Work task 1
Reproduce the stretch of the mailing-list reply on capability-controlled user namespaces from "I think this" through "well defined way.", word for word.

James Morris <jmorris@namei.org> writes:

> Perhaps try a repost upstream for possible merging to 4.16.

I have a real concern that capability controlled user namespaces
are only good for CAP_NET_RAW and CAP_NET_ADMIN.  They don't appear
general.

I think this should be discussed on the linux hardening mailing list.
As that is what we are really talking about something to reduce the
attack surface of the kernel.  Possibly after it has shipped.
In some well defined way.

That feels to me like a project for profiling tools, and some bpf programs
that attach to functions and call permissions.

Either that or something like my count of maximum number of namespaces.
Which appears to be just as usable as capability controlled user
namespaces.

I am very sympathetic but this does not appear to be a general solution
to a general problem.  The general problem being how to reduce the
attack surface of the kernel.

Especially when the end goal is fixing the relevant kernel code and
removing the restrictions I don't see why a weird kernel patch with
oddball semantics can help.

Supplied entries
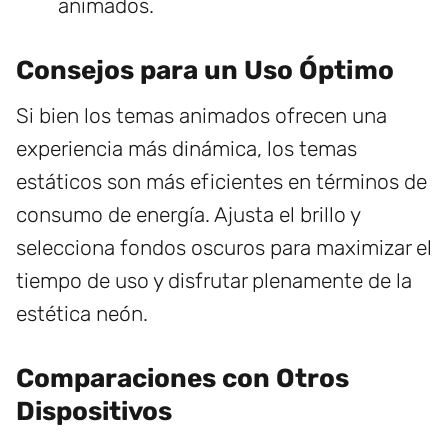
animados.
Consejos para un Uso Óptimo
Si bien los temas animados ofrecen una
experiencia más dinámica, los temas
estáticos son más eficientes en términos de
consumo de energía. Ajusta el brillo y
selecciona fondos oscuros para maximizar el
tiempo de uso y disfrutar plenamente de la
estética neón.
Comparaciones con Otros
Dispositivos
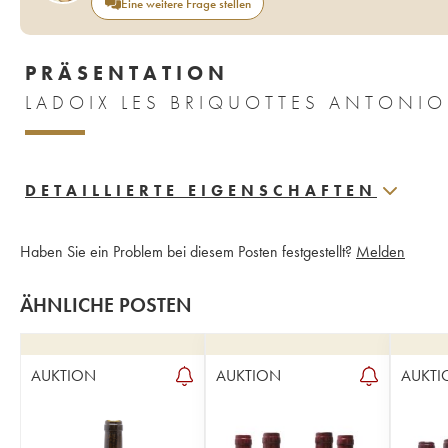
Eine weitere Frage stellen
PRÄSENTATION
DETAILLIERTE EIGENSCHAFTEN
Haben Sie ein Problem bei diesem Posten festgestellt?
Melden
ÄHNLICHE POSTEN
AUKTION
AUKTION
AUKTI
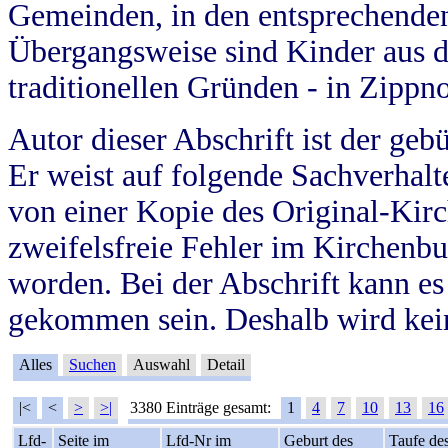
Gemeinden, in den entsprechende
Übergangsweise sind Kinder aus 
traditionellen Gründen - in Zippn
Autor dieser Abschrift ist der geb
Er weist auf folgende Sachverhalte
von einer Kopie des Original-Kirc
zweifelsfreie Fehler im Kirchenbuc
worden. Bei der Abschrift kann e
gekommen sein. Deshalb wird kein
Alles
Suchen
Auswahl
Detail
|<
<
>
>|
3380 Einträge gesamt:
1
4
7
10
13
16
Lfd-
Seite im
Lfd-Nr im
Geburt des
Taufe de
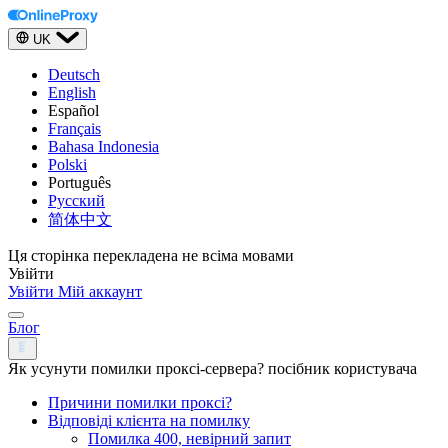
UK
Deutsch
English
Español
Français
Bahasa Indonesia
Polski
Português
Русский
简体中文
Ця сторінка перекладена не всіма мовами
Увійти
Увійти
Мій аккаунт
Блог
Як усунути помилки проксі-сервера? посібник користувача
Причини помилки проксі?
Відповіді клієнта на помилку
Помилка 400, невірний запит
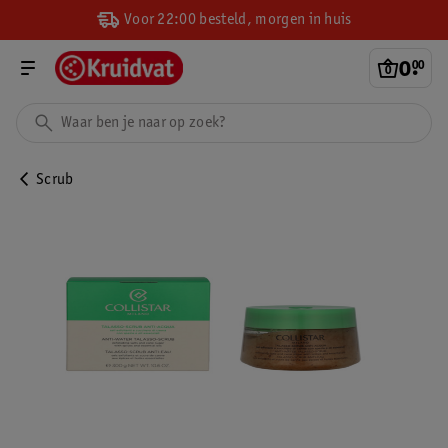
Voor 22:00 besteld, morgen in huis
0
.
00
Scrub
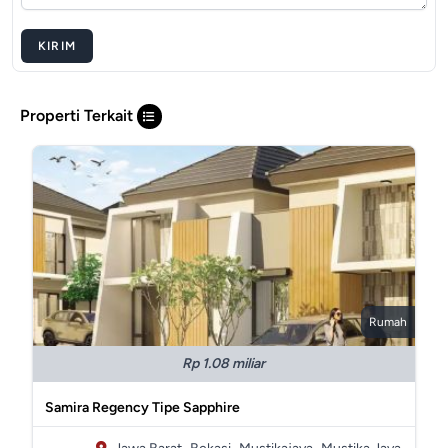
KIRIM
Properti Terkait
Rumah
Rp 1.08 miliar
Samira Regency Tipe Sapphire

Work task 2
Write out the text of all six entries above exactly, line for line, leaving the pictures out.

Your response 1
I think this should be discussed on the linux hardening mailing list.
As that is what we are really talking about something to reduce the
attack surface of the kernel.  Possibly after it has shipped.
In some well defined way.

Your response 2
animados.
Consejos para un Uso Óptimo
Si bien los temas animados ofrecen una
experiencia más dinámica, los temas
estáticos son más eficientes en términos de
consumo de energía. Ajusta el brillo y
selecciona fondos oscuros para maximizar el
tiempo de uso y disfrutar plenamente de la
estética neón.
Comparaciones con Otros
Dispositivos
Eine weitere Frage stellen
PRÄSENTATION
DETAILLIERTE EIGENSCHAFTEN
Haben Sie ein Problem bei diesem Posten festgestellt?
Melden
ÄHNLICHE POSTEN
AUKTION
AUKTION
AUKTI
Gemeinden, in den entsprechende
Übergangsweise sind Kinder aus 
traditionellen Gründen - in Zippn
Autor dieser Abschrift ist der geb
Er weist auf folgende Sachverhalte
von einer Kopie des Original-Kirc
zweifelsfreie Fehler im Kirchenbuc
worden. Bei der Abschrift kann e
gekommen sein. Deshalb wird kein
Alles
Suchen
Auswahl
Detail
|<
<
>
>|
3380 Einträge gesamt:
1
4
7
10
13
16
Lfd-
Seite im
Lfd-Nr im
Geburt des
Taufe de
UK
Deutsch
English
Español
Français
Bahasa Indonesia
Polski
Português
Русский
简体中文
Ця сторінка перекладена не всіма мовами
Увійти
Увійти
Мій аккаунт
Блог
Як усунути помилки проксі-сервера? посібник користувача
Причини помилки проксі?
Відповіді клієнта на помилку
Помилка 400, невірний запит
Voor 22:00 besteld, morgen in huis
0
.
00
Scrub
KIRIM
Properti Terkait
Rumah
Rp 1.08 miliar
Samira Regency Tipe Sapphire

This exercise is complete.